October 18, 2007

Indianapolis Star

 

 

Leslie Collins

Faith helps conquer disability

 

I was at the local grocery deli when I heard the whir of a wheelchair coming from behind. Before I turned around, I knew who it was. So did the deli man.

"Hey, Mark!" he said. "How's it going?" Up wheeled Mark Spolnik bearing that exultant smile of his."I'm happy!" he proclaimed, never losing the smile.

 

The deli man handed him a sticker bearing some sale slogan. Mark plastered the sticker onto his shirt, said "Thank you," put the chair in gear and

wheeled to the bakery where a lady gave him a cookie and another sticker.  He left lots of smiles in his wake.  I remember when Mark was born in the

mid-1980s. We were all awaiting the birth of Ken and Bev Spolniks' second child.  As time went by, Bev noticed he wasn't doing the same things as

his older sister did as a baby. He seemed floppy. He couldn't sit up, even at 7 and 8 months. She got that knot in the pit of her stomach that a

mother gets when she knows all is not well with her baby. "When the pediatrician refers you to a neurologist, you know it's not good," Bev recalled

last week when I visited Mark at home. He's 23 now.  When Mark was 9 months old, a neurologist diagnosed him with cerebral palsy.
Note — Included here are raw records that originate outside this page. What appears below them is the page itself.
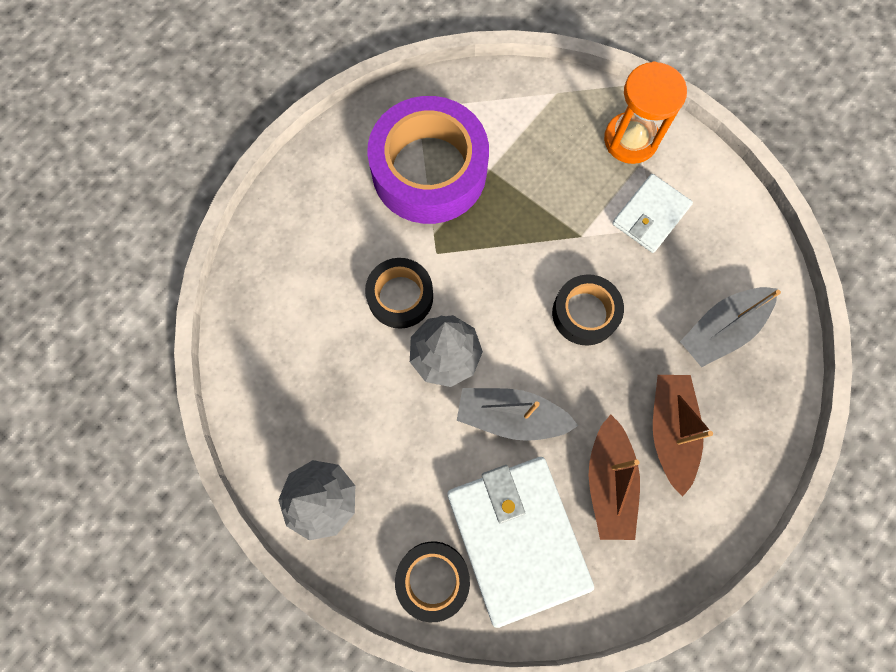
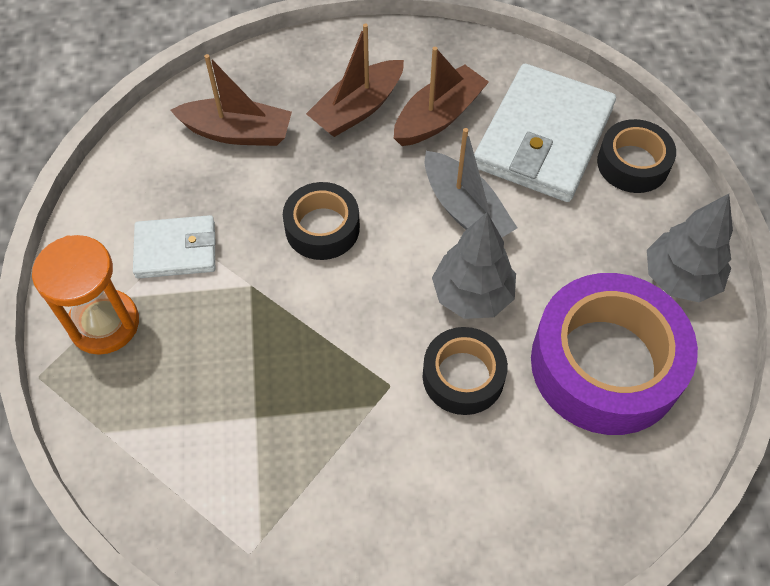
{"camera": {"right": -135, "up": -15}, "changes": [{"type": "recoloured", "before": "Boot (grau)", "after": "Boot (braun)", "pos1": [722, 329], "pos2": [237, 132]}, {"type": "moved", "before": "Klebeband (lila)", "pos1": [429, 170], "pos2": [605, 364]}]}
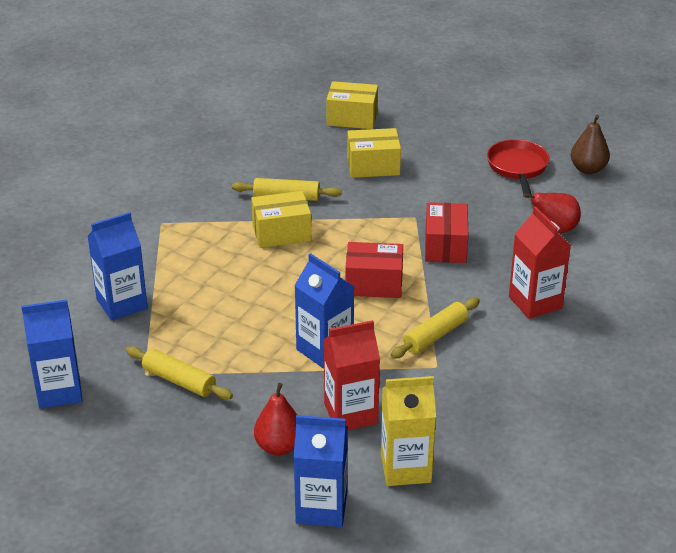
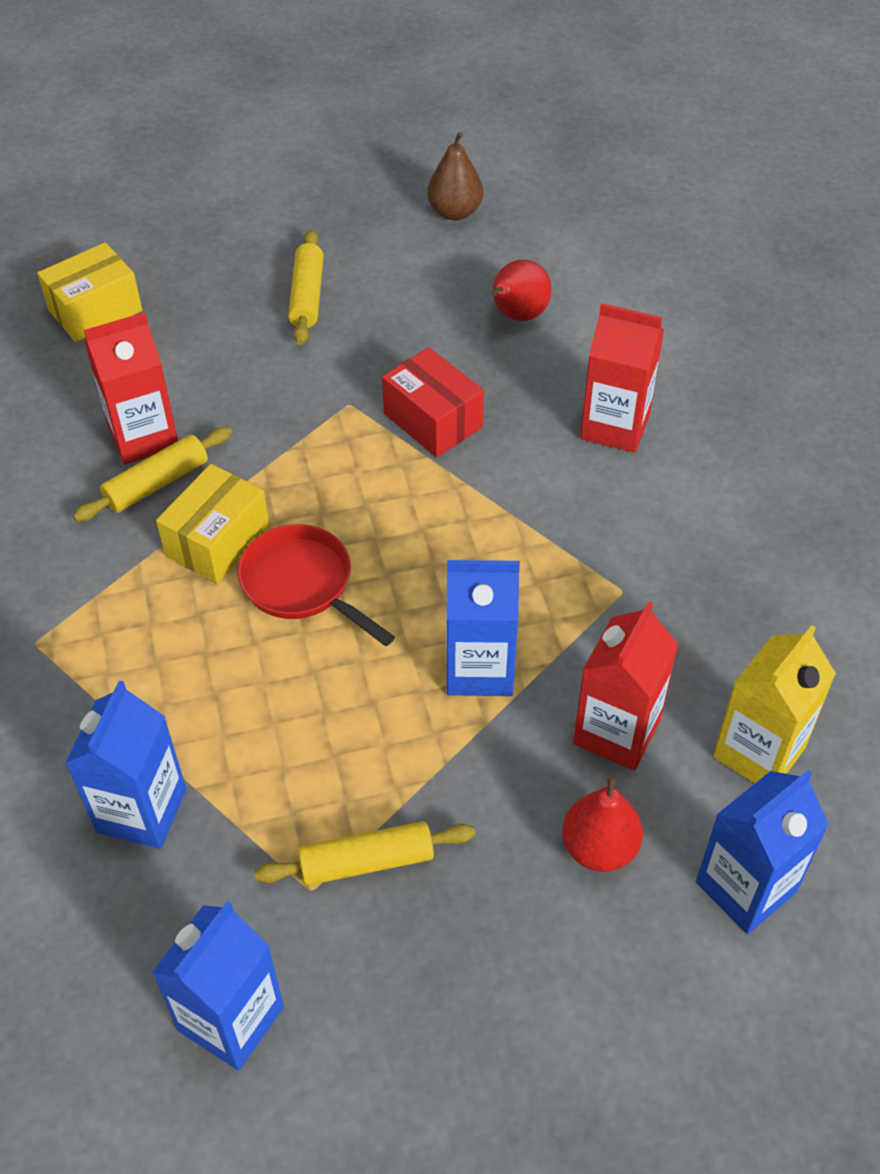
{"camera": {"right": -45, "up": 15}, "changes": [{"type": "added", "after": "Getränkekarton (rot)", "pos2": [143, 437]}, {"type": "moved", "before": "Pfanne (rot)", "pos1": [518, 168], "pos2": [303, 585]}, {"type": "moved", "before": "Nudelholz (gelb)", "pos1": [435, 335], "pos2": [307, 296]}, {"type": "removed", "before": "Schachtel (rot)", "pos1": [374, 284]}, {"type": "removed", "before": "Schachtel (gelb)", "pos1": [373, 166]}]}
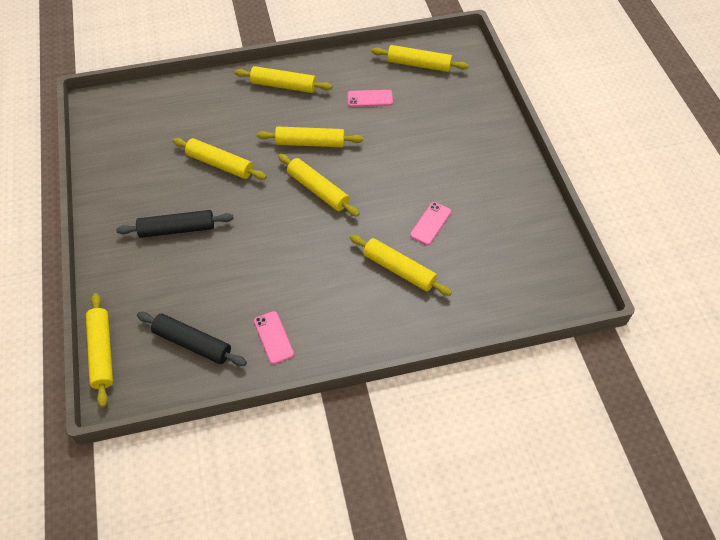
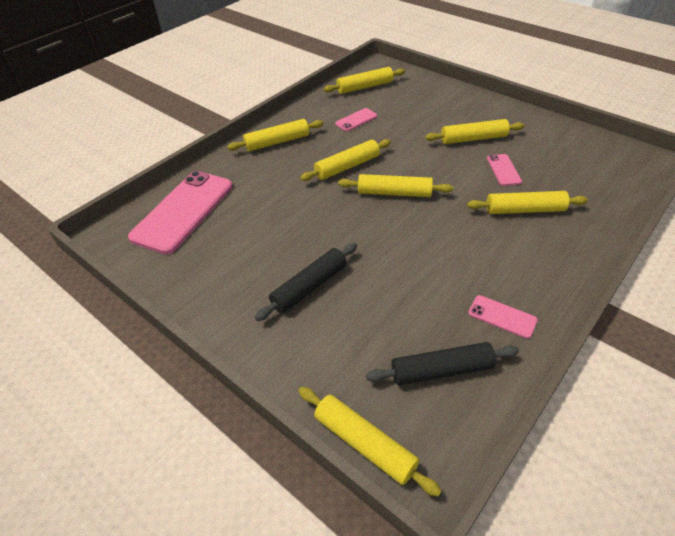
{"camera": {"right": -35, "up": -10}, "changes": [{"type": "added", "after": "Handy (rosa)", "pos2": [183, 211]}, {"type": "moved", "before": "Nudelholz (gelb)", "pos1": [220, 164], "pos2": [473, 139]}]}
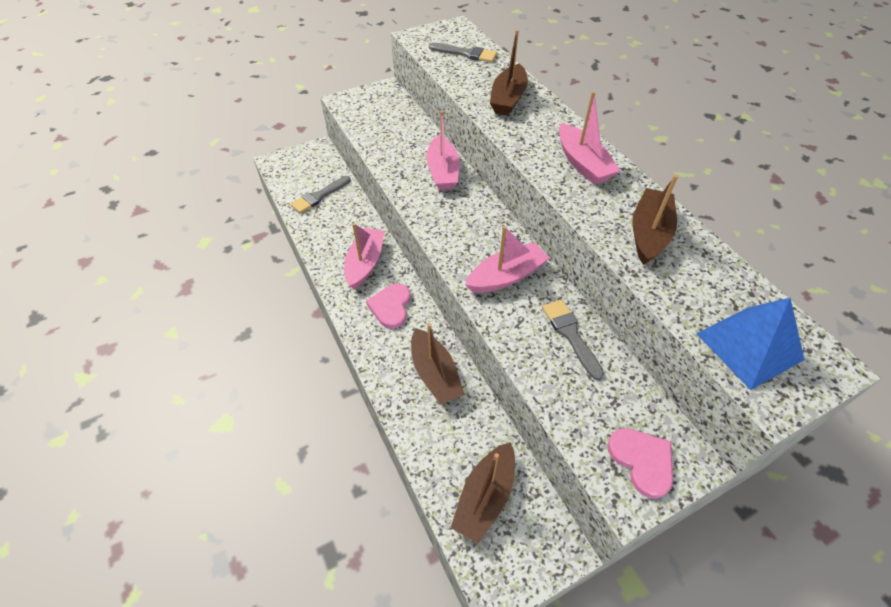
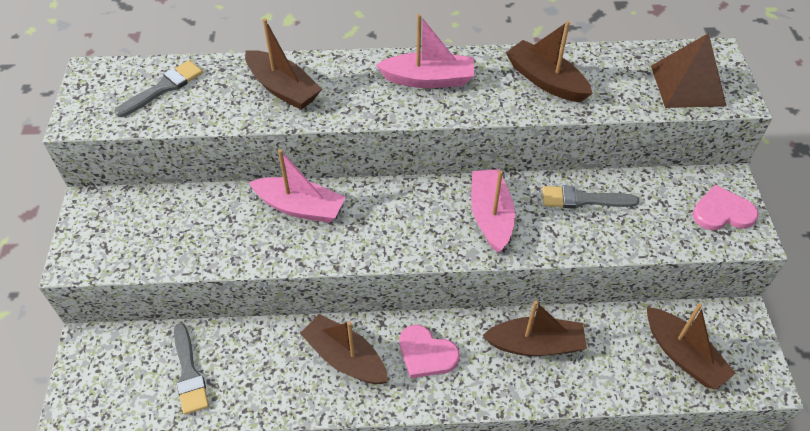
{"camera": {"right": -65, "up": 0}, "changes": [{"type": "recoloured", "before": "Boot (rosa)", "after": "Boot (braun)", "pos1": [365, 263], "pos2": [345, 358]}, {"type": "recoloured", "before": "Pyramide (blau)", "after": "Pyramide (braun)", "pos1": [749, 346], "pos2": [687, 85]}]}
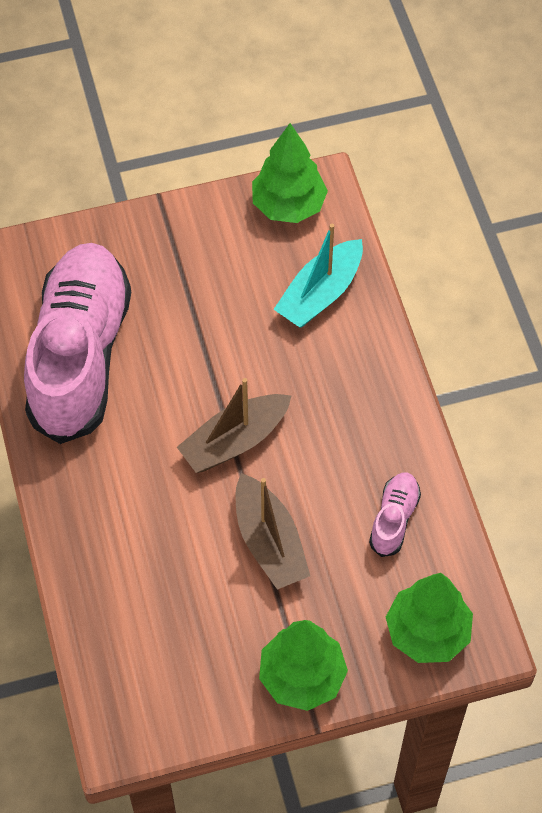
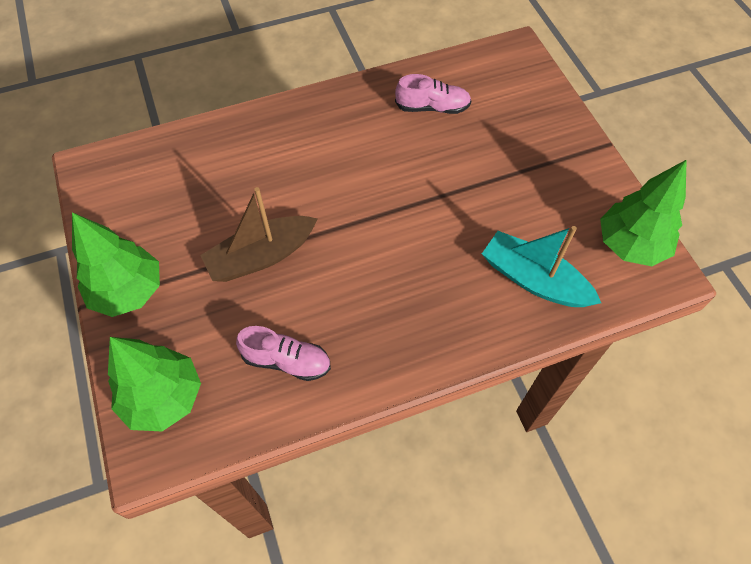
{"camera": {"right": 85, "up": 0}, "changes": [{"type": "resized", "before": "Schuh (rosa)", "pos1": [80, 355], "pos2": [432, 107], "scale": 0.4}, {"type": "removed", "before": "Boot (braun)", "pos1": [235, 441]}]}
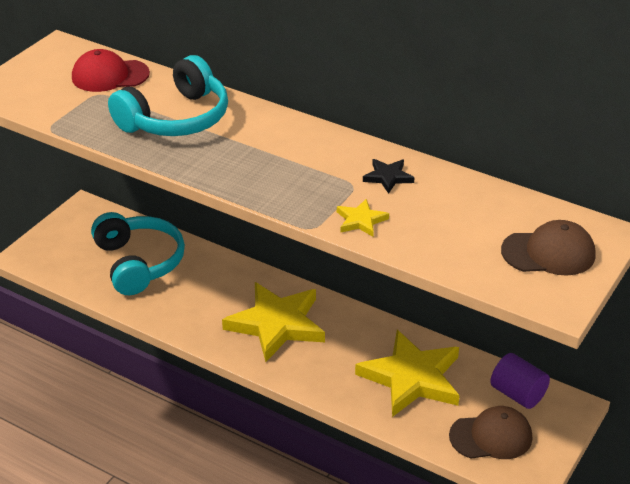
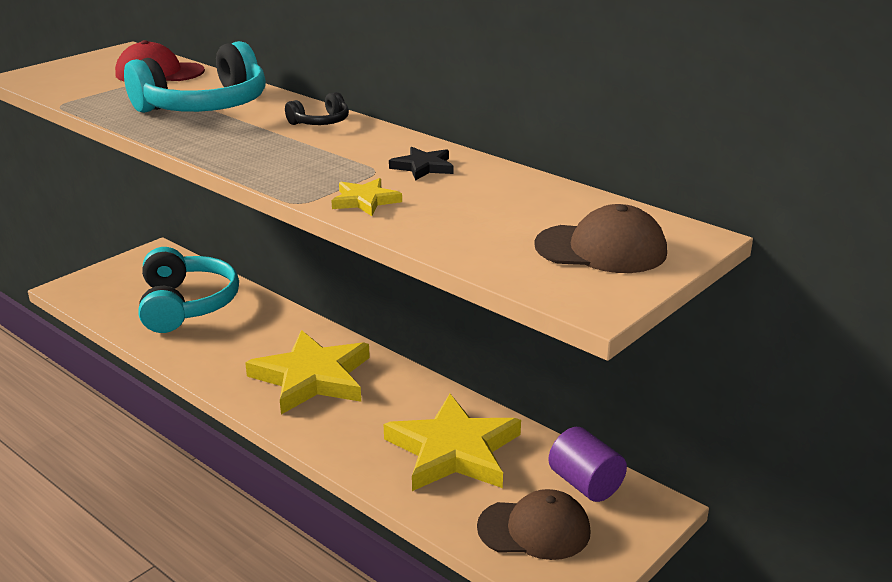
{"camera": {"right": 10, "up": -10}, "changes": [{"type": "added", "after": "Kopfhörer (schwarz)", "pos2": [320, 122]}]}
"We were put in God's waiting room," Bev said of those early years.

 

The Spolniks prayed for strength.  "Trusting God in a situation like this," Ken said, "is a comforting place to be."  Ken and Bev overcame the grief,

the answerless years, the struggles with wheelchairs and working with troublesome adolescent behavior patterns. Mark learned everything from

eating by himself to putting on a shirt through rigorous teaching.  Mark graduated in June from Zionsville High, proudly rolling forward to receive

his Certificate of Achievement. He stopped right there to read it aloud.  These days, Jessi Nekolite from Arc Rehab Services assists Mark to

volunteer two mornings a week for Special Olympics and spends three mornings in an adult day service program at Crossroads Rehabilitation Center.

At home, the swimming pool is Mark's favorite spot. There, he can stand alone and float free of the daily limitations and pains he endures.

 

Living in Zionsville has been a blessing, Bev said. Shopkeepers and passers-by know her son. Bill Kern at the shoe store always has Mark's

shoes ready.  During my visit last week, I was reading Mark's shirt, with its display of stickers, when he offered me some of his ravioli dinner.

 

"Can I go home with you?" he asked me, grinning so that I wasn't immediately sure whether he was joking.  He was serious. I am honored.